#### [WORK TO COMPLETE]
Here the job is to print all of the entries below verbatim and leave out any picture.

#### [RECORDS]
╭──

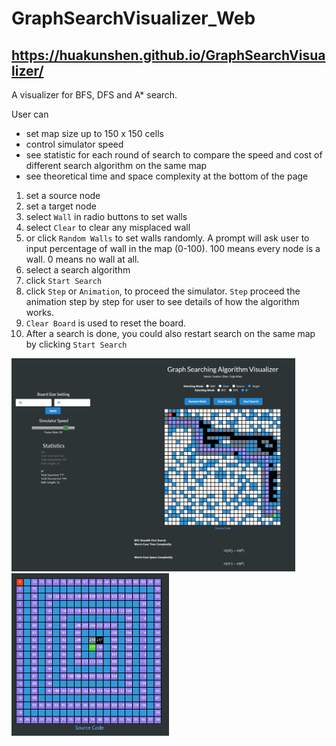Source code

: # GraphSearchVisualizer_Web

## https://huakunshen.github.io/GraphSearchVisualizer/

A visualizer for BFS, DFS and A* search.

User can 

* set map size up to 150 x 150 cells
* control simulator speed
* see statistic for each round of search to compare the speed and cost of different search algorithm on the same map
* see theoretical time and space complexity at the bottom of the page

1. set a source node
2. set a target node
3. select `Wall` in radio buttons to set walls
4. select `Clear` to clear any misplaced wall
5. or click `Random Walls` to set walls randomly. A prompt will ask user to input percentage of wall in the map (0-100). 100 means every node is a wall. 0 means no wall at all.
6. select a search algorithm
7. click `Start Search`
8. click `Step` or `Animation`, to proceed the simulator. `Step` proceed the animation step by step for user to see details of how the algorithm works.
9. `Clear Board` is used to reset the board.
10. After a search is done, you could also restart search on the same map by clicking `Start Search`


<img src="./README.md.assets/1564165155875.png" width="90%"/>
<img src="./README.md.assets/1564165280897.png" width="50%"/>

╰──

#### [WRITTEN REPLY]
Source code

: # GraphSearchVisualizer_Web

## https://huakunshen.github.io/GraphSearchVisualizer/

A visualizer for BFS, DFS and A* search.

User can 

* set map size up to 150 x 150 cells
* control simulator speed
* see statistic for each round of search to compare the speed and cost of different search algorithm on the same map
* see theoretical time and space complexity at the bottom of the page

1. set a source node
2. set a target node
3. select `Wall` in radio buttons to set walls
4. select `Clear` to clear any misplaced wall
5. or click `Random Walls` to set walls randomly. A prompt will ask user to input percentage of wall in the map (0-100). 100 means every node is a wall. 0 means no wall at all.
6. select a search algorithm
7. click `Start Search`
8. click `Step` or `Animation`, to proceed the simulator. `Step` proceed the animation step by step for user to see details of how the algorithm works.
9. `Clear Board` is used to reset the board.
10. After a search is done, you could also restart search on the same map by clicking `Start Search`


<img src="./README.md.assets/1564165155875.png" width="90%"/>
<img src="./README.md.assets/1564165280897.png" width="50%"/>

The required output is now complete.